Please help me identify this vase. It measures 7 1/4 inches in height, and about 5 inches at the widest portion. It is extremely heavy and very well balanced, and the crystal is very clear, as the photographs show. It had no sticker and there are no marks on it, anywhere, other than small scratches of age. This is a vase I found in a Goodwill thrift shop about 3 months ago, and cleaned up to display with some of my other favorite crystal vases.
The closest example I have found, dated from 1917 (pictured on page 207 of "Miller's 20th-Century Glass" by Andy McConnell) is a vase from 1917, identified as a "Chippendale" Carnation Vase from the Krys-tol range that was comprised of 15 designs. McConnell states "This form is known generically as a swung vase: they are pressed with vertical sides, but were stretched on reheating and swung backward and forward.

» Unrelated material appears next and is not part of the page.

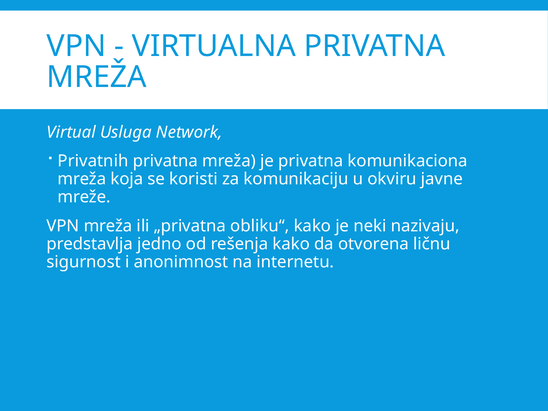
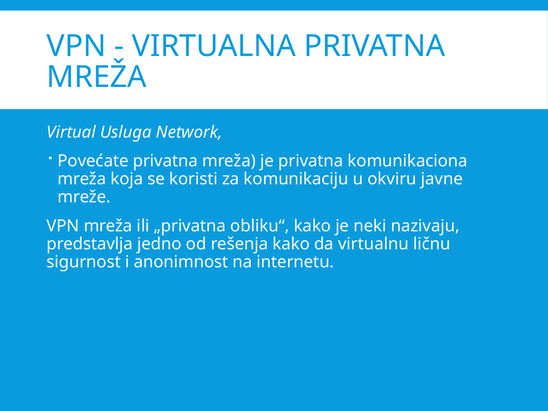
Privatnih: Privatnih -> Povećate
otvorena: otvorena -> virtualnu
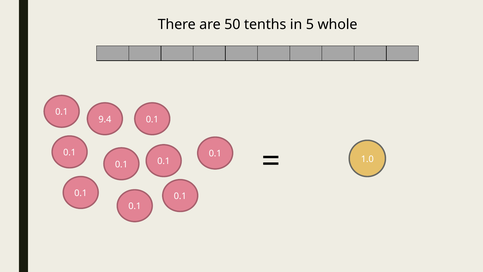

The rim was created by further reheating and manual tooling." According to McConnell, the Chippendale range was produced in America and England, with the American pieces marked with an impressed logo "Chippendale Krys-Tol" and the British ones sold with stickers. The line was designed by William Jacobs for the Ohio Flint Glass Company in 1907, with the rights to produce it changing hands four times in 22 years, with English production continuing to the early 1970s.
BUT, every piece I've been able to find in the Krys-tol range looks very different from this vase, with the sole exception of the one pictured in Miller's book, as mentioned above. So, I'm completely at a loss about the maker of this piece.